*** Opening of GIVEN INFORMATION ***

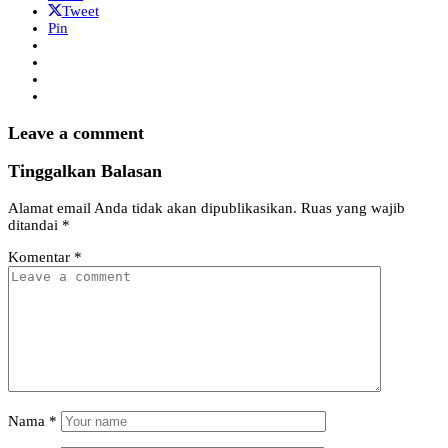
Tweet
Pin
Leave a comment
Tinggalkan Balasan
Alamat email Anda tidak akan dipublikasikan.
Ruas yang wajib
ditandai
*
Komentar
*
Nama
*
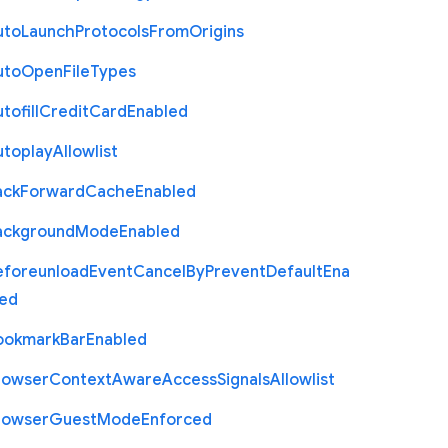
uto
Launch
Protocols
From
Origins
uto
Open
File
Types
tofill
Credit
Card
Enabled
utoplay
Allowlist
ack
Forward
Cache
Enabled
ackground
Mode
Enabled
eforeunload
Event
Cancel
By
Prevent
Default
Ena
led
ookmark
Bar
Enabled
rowser
Context
Aware
Access
Signals
Allowlist
rowser
Guest
Mode
Enforced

*** Close of GIVEN INFORMATION ***

Transcribe all of the data above exactly; no picture belongs in the copy.

EXPECTED OUTPUT:
Tweet
Pin
Leave a comment
Tinggalkan Balasan
Alamat email Anda tidak akan dipublikasikan.
Ruas yang wajib
ditandai
*
Komentar
*
Nama
*
uto
Launch
Protocols
From
Origins
uto
Open
File
Types
tofill
Credit
Card
Enabled
utoplay
Allowlist
ack
Forward
Cache
Enabled
ackground
Mode
Enabled
eforeunload
Event
Cancel
By
Prevent
Default
Ena
led
ookmark
Bar
Enabled
rowser
Context
Aware
Access
Signals
Allowlist
rowser
Guest
Mode
Enforced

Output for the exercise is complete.